Maruna ofereceu um exemplo pessoal para ilustrar o ponto. “Duas vezes no mês passado eu devolvi troco a um caixa quando me foi dado muito”, disse ele. “Eu fiz isso porque estava preocupado que o indivíduo, trabalhando por um salário mínimo, teria o dinheiro tirado do próprio bolso se a caixa estivesse com pouco dinheiro no final do dia de trabalho”. Se a mesma coisa tivesse acontecido e uma máquina me tivesse dado o troco errado, não há dúvida de que eu o teria embolsado”. Ele acabou com um florescimento: “Que se lixem!”
Compras sem fricção
Quando pedi a vários supermercados para comentarem esta história, todos eles recusaram. Mais tarde, quando visitei algumas das minhas lojas locais e perguntei aos caixas sobre suas experiências, a maioria parecia inicialmente aberta a revelar tudo antes que a lealdade (ou autopreservação) os levasse a passar o pedido para os seus chefes de turno, cada um deles entregando uma variante da mesma mensagem: “Pergunte à sede.” Os supermercados, ao que parece, preferiam não derramar o feijão.
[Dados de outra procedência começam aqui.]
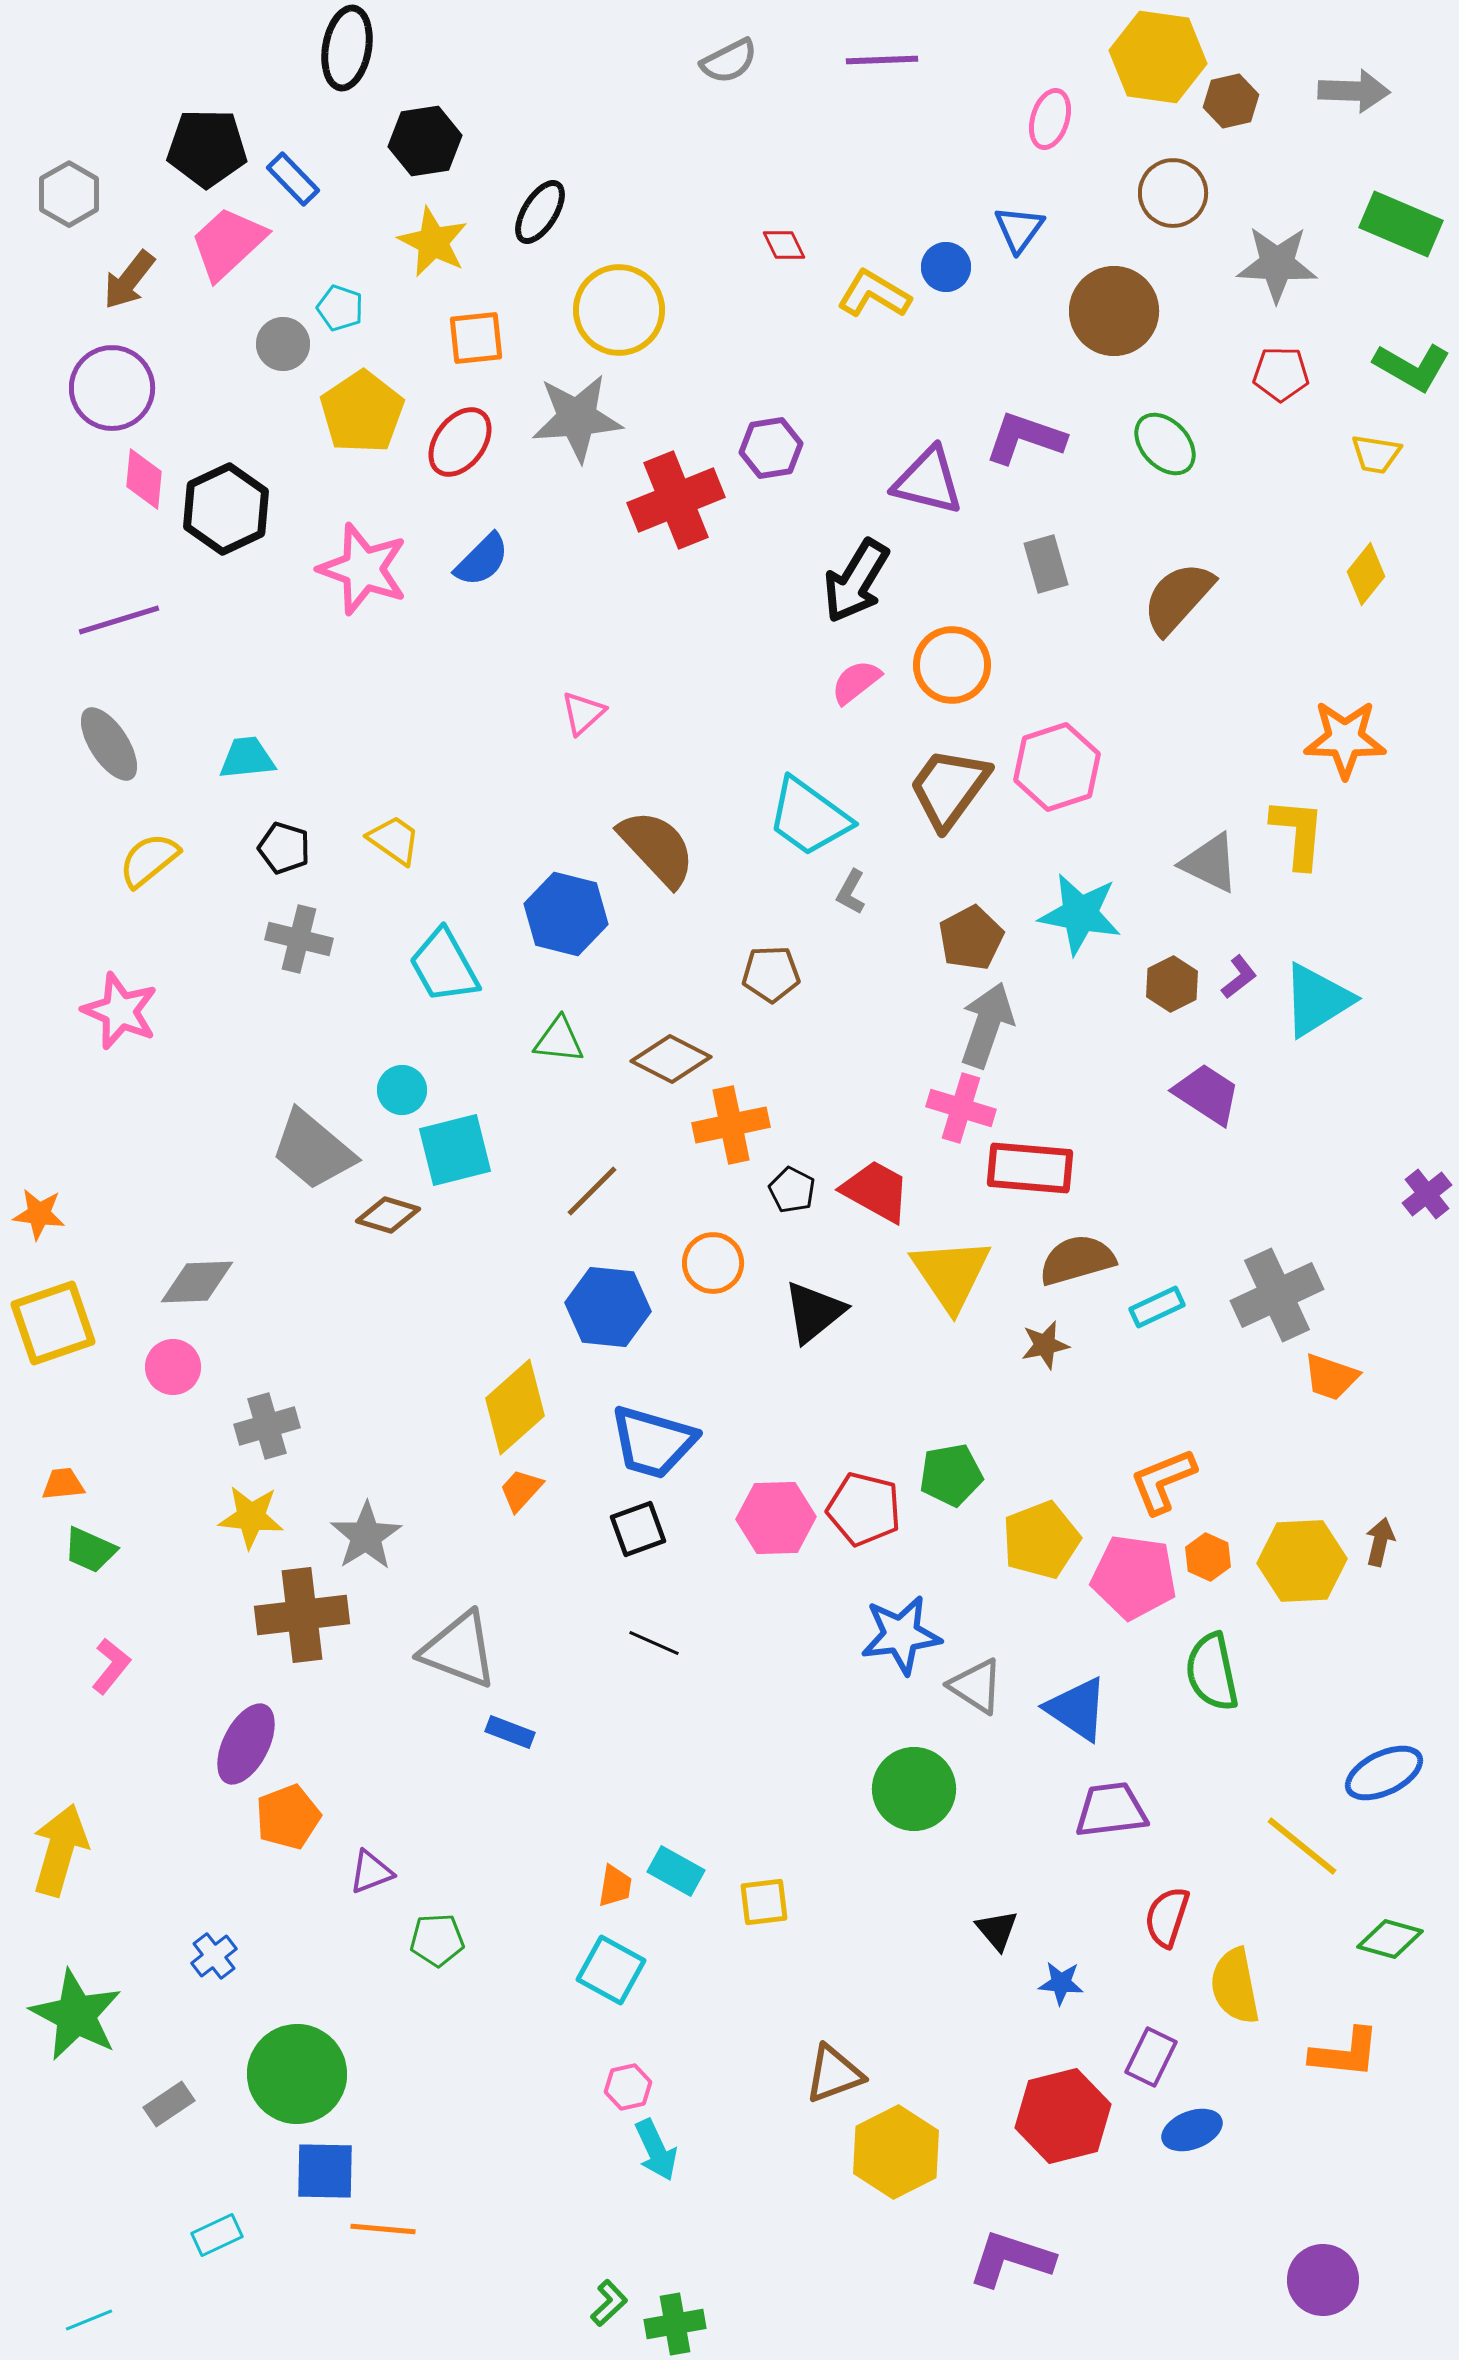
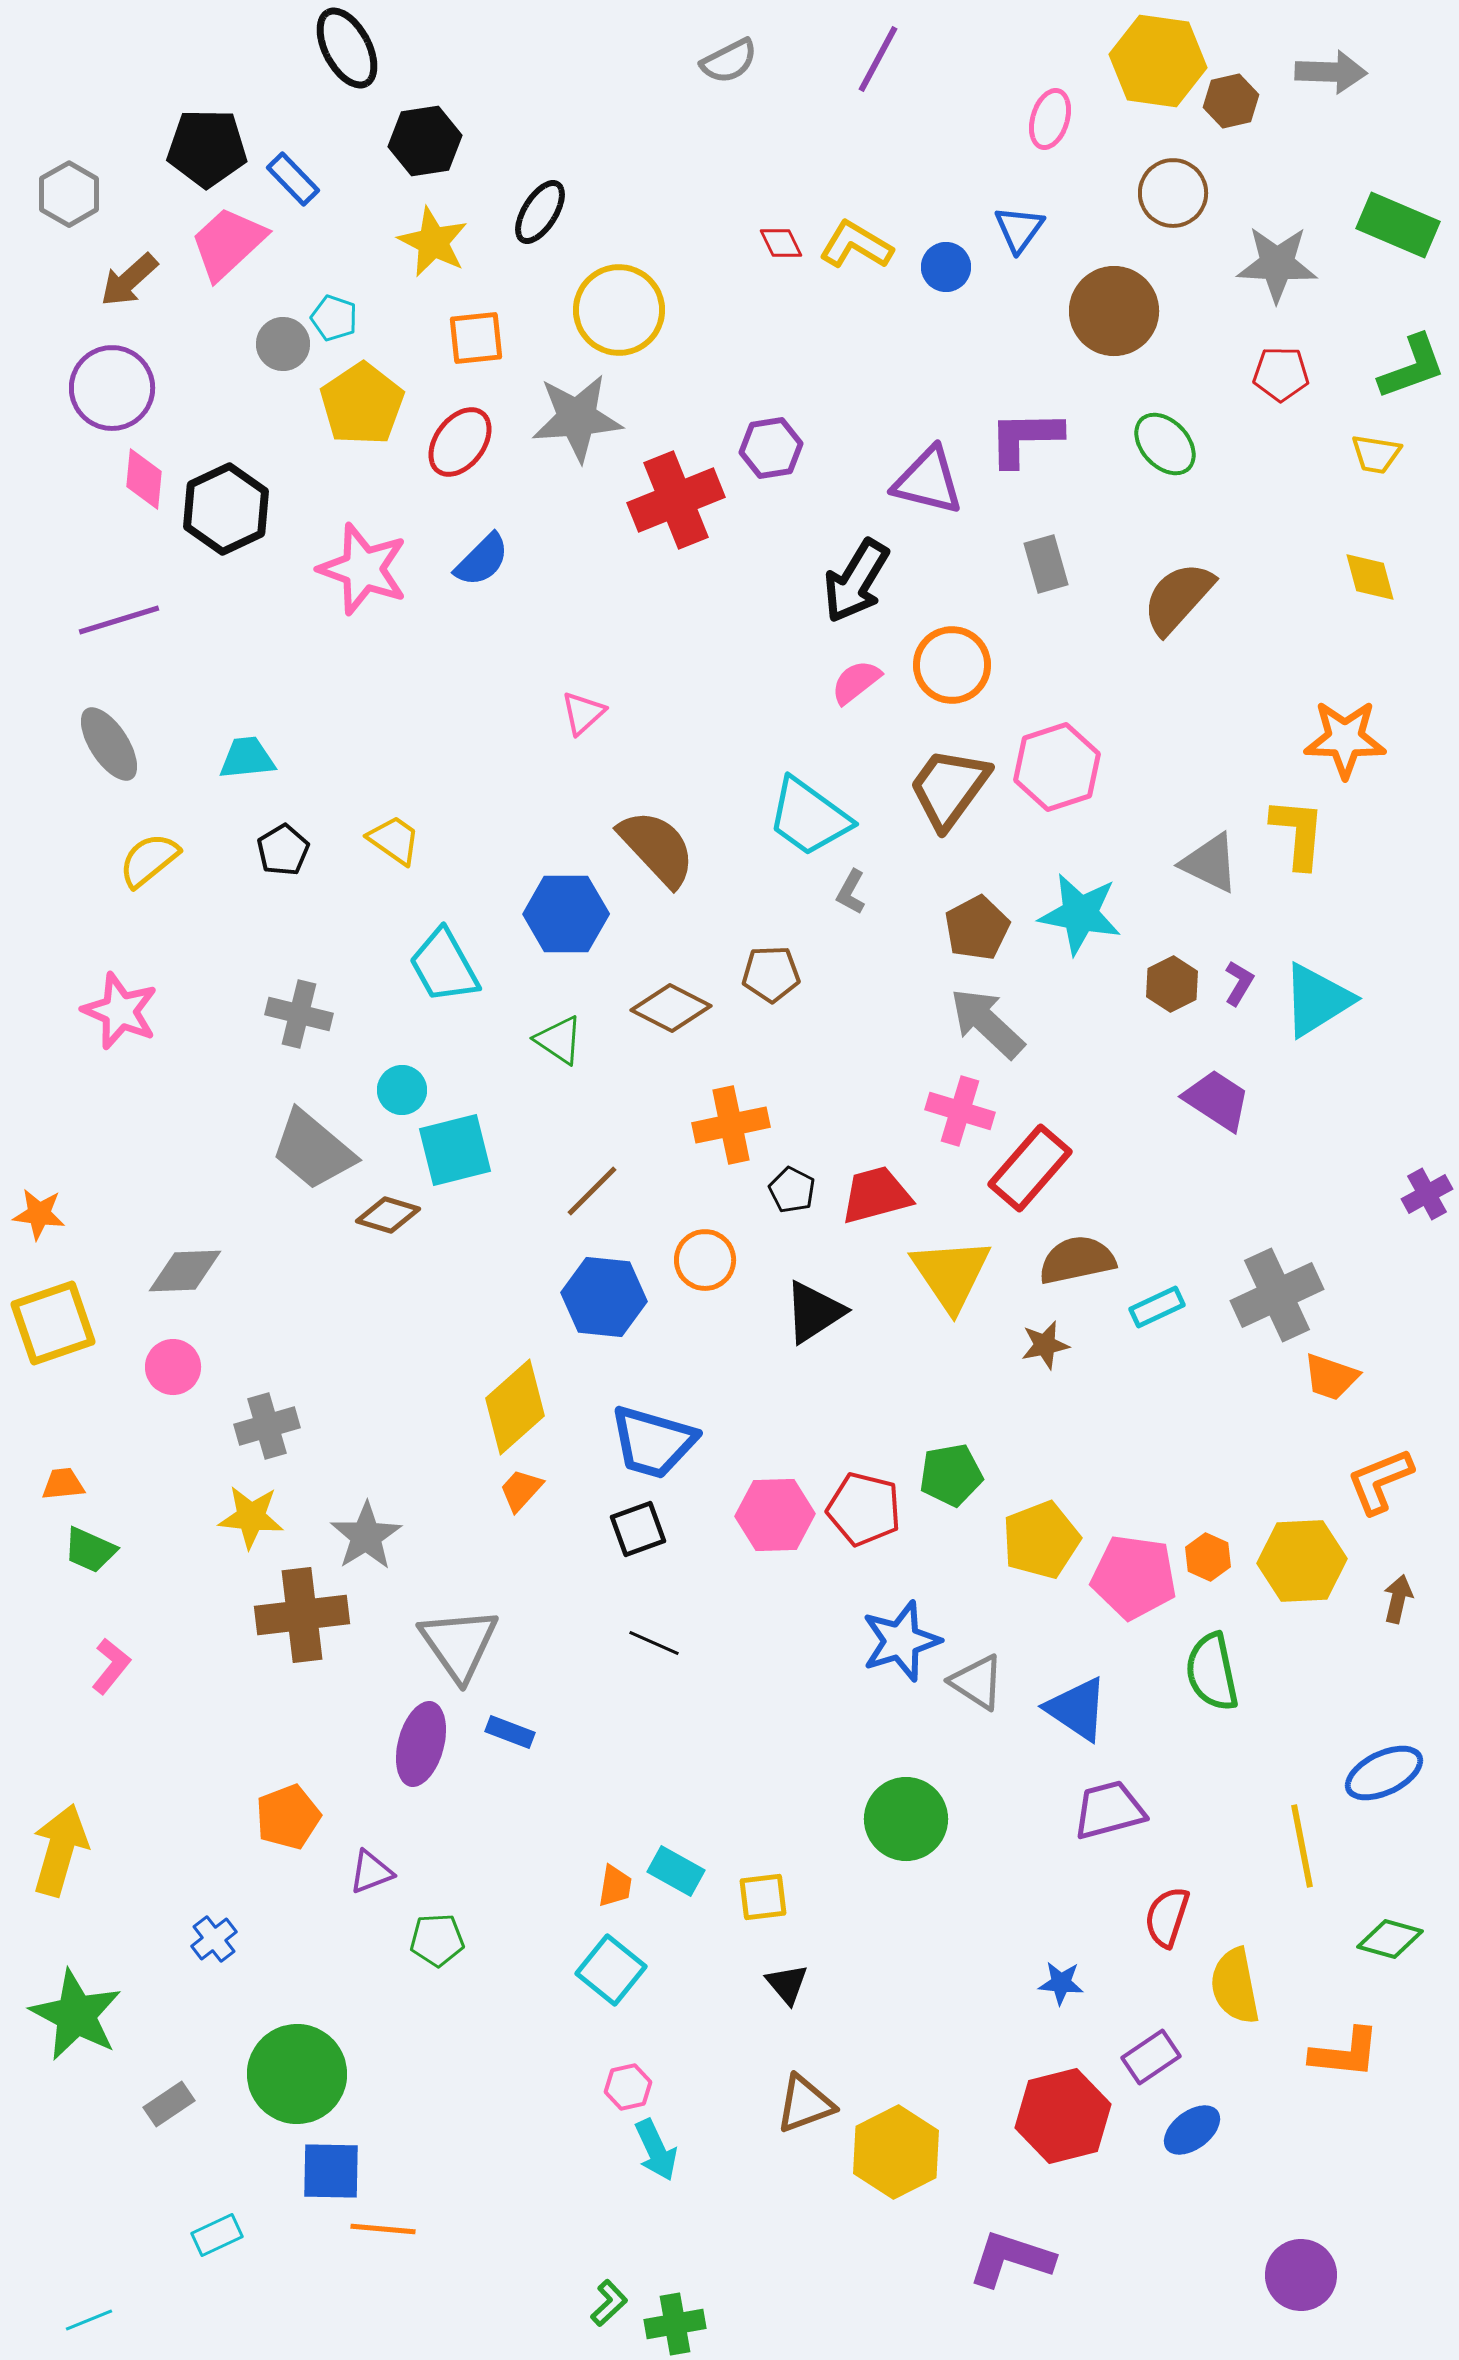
black ellipse at (347, 48): rotated 38 degrees counterclockwise
yellow hexagon at (1158, 57): moved 4 px down
purple line at (882, 60): moved 4 px left, 1 px up; rotated 60 degrees counterclockwise
gray arrow at (1354, 91): moved 23 px left, 19 px up
green rectangle at (1401, 224): moved 3 px left, 1 px down
red diamond at (784, 245): moved 3 px left, 2 px up
brown arrow at (129, 280): rotated 10 degrees clockwise
yellow L-shape at (874, 294): moved 18 px left, 49 px up
cyan pentagon at (340, 308): moved 6 px left, 10 px down
green L-shape at (1412, 367): rotated 50 degrees counterclockwise
yellow pentagon at (362, 412): moved 8 px up
purple L-shape at (1025, 438): rotated 20 degrees counterclockwise
yellow diamond at (1366, 574): moved 4 px right, 3 px down; rotated 54 degrees counterclockwise
black pentagon at (284, 848): moved 1 px left, 2 px down; rotated 24 degrees clockwise
blue hexagon at (566, 914): rotated 14 degrees counterclockwise
brown pentagon at (971, 938): moved 6 px right, 10 px up
gray cross at (299, 939): moved 75 px down
purple L-shape at (1239, 977): moved 6 px down; rotated 21 degrees counterclockwise
gray arrow at (987, 1025): moved 2 px up; rotated 66 degrees counterclockwise
green triangle at (559, 1040): rotated 28 degrees clockwise
brown diamond at (671, 1059): moved 51 px up
purple trapezoid at (1207, 1094): moved 10 px right, 6 px down
pink cross at (961, 1108): moved 1 px left, 3 px down
red rectangle at (1030, 1168): rotated 54 degrees counterclockwise
red trapezoid at (876, 1191): moved 4 px down; rotated 44 degrees counterclockwise
purple cross at (1427, 1194): rotated 9 degrees clockwise
brown semicircle at (1077, 1260): rotated 4 degrees clockwise
orange circle at (713, 1263): moved 8 px left, 3 px up
gray diamond at (197, 1282): moved 12 px left, 11 px up
blue hexagon at (608, 1307): moved 4 px left, 10 px up
black triangle at (814, 1312): rotated 6 degrees clockwise
orange L-shape at (1163, 1481): moved 217 px right
pink hexagon at (776, 1518): moved 1 px left, 3 px up
brown arrow at (1380, 1542): moved 18 px right, 57 px down
blue star at (901, 1635): moved 6 px down; rotated 10 degrees counterclockwise
gray triangle at (459, 1650): moved 6 px up; rotated 34 degrees clockwise
gray triangle at (976, 1686): moved 1 px right, 4 px up
purple ellipse at (246, 1744): moved 175 px right; rotated 12 degrees counterclockwise
green circle at (914, 1789): moved 8 px left, 30 px down
purple trapezoid at (1111, 1810): moved 2 px left; rotated 8 degrees counterclockwise
yellow line at (1302, 1846): rotated 40 degrees clockwise
yellow square at (764, 1902): moved 1 px left, 5 px up
black triangle at (997, 1930): moved 210 px left, 54 px down
blue cross at (214, 1956): moved 17 px up
cyan square at (611, 1970): rotated 10 degrees clockwise
purple rectangle at (1151, 2057): rotated 30 degrees clockwise
brown triangle at (834, 2074): moved 29 px left, 30 px down
blue ellipse at (1192, 2130): rotated 16 degrees counterclockwise
blue square at (325, 2171): moved 6 px right
purple circle at (1323, 2280): moved 22 px left, 5 px up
O que não é imprudente. O assunto está repleto de incertezas. Muitas vezes é difícil para os varejistas discernir entre ações maliciosas e erros honestos – o cliente estava distraído ou conscientemente fraudulento? – e provar a intenção pode ser arriscado. Acusar um comprador honesto de roubo e perder o seu negócio. Deixe um perpetrador fora do gancho e sofra uma redução no lucro. Beck descreve o cenário como “um campo minado legal e de relações com clientes”.
Pouco, os supermercados estão perseverando com auto-verificações. De acordo com um relatório da BBC, até 2021 haverá 468.000 em todo o mundo, contra cerca de 240.000 em 2016. E os retalhistas não vão parar por aí. A Amazon está buscando planos para criar lojas nas quais os caixas sejam totalmente erradicados. A visão computadorizada e a inteligência artificial vão se alinhar para acompanhar os itens de uma cesta de compras, permitir que entrem e saiam da loja sem nenhuma interação humana e, mais tarde, enviar-lhes um recibo por e-mail e cobrar sua conta. Os retalhistas chineses não estão muito atrás.
Em breve, os supermercados poderão estar inteiramente livres de pessoas – aquilo a que se referem na indústria como “sem fricção”.
Onde é que isso nos deixará? A comodidade do cliente vai aumentar. Os conflitos que por vezes enfrentamos numa corrida de compras reduzir-se-ão a memórias desbotadas, e muito tempo até que as filas de espera sejam vencidas. Assim, também o pessoal. Os caixas serão desviados para diferentes secções das nossas lojas, ostensivamente para melhor ajudar os clientes a meio da loja, até desaparecerem por completo, juntamente com a interacção humana, a única coisa que parece manter-nos no caminho certo e estreito.